# TASK TO COMPLETE
When the string "Carenity" is part of a line below, that line should be copied.

MATERIAL FOR THE TASK Block Start

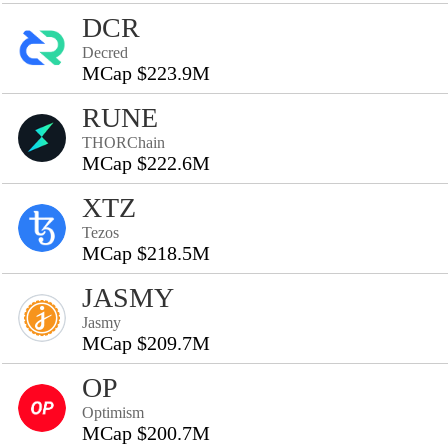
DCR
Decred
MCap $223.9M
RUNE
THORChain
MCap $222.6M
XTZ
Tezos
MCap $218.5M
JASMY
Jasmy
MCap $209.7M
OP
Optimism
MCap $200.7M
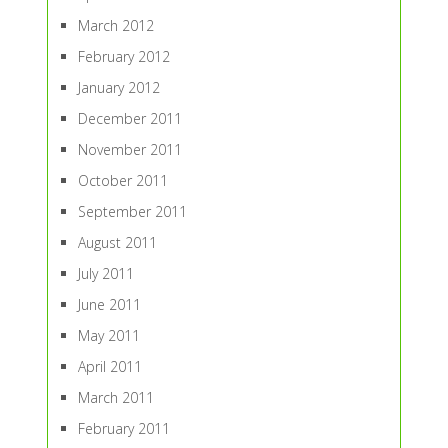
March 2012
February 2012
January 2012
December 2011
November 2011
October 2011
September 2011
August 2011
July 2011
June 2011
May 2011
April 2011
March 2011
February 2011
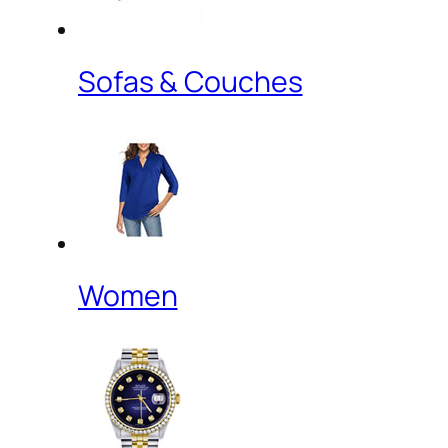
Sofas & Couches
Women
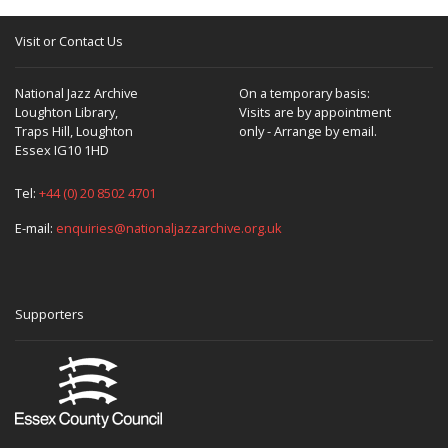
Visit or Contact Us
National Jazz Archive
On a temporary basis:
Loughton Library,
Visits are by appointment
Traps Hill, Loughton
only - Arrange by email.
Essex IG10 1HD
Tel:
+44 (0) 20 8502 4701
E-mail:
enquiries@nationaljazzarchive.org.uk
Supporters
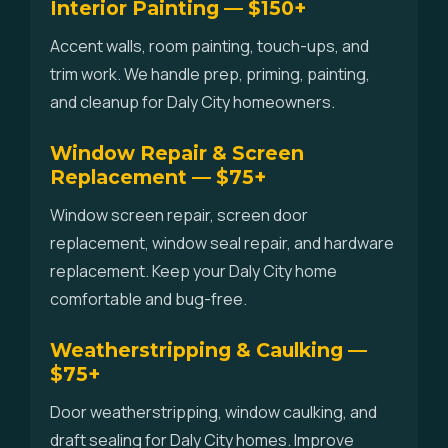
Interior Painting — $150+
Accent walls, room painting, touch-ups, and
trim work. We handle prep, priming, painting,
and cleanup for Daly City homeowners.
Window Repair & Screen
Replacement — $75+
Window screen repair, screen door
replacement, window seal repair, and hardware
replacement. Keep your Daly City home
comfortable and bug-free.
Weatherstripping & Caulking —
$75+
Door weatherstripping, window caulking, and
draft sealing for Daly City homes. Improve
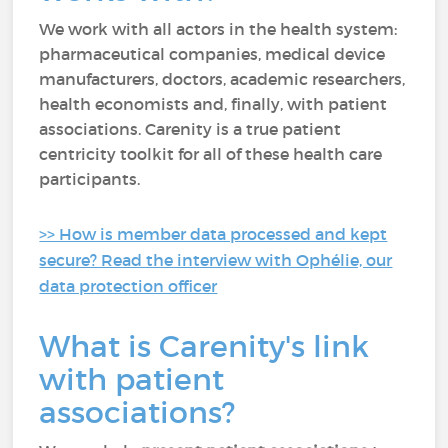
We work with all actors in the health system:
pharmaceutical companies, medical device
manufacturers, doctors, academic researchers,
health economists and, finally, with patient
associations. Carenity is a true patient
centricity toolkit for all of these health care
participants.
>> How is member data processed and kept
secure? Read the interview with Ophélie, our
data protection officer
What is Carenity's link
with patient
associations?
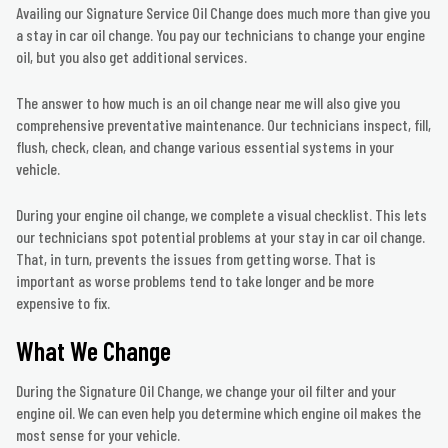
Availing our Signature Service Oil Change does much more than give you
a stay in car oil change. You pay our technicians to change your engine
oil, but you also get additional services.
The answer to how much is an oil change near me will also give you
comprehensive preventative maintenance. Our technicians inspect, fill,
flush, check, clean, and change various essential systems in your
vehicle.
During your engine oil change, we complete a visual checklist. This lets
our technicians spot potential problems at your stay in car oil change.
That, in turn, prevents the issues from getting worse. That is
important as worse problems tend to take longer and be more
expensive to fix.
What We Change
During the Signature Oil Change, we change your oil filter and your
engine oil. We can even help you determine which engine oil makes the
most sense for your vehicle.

MATERIAL FOR THE TASK Block End

# ANSWER TO THE EXERCISE
associations. Carenity is a true patient
What is Carenity's link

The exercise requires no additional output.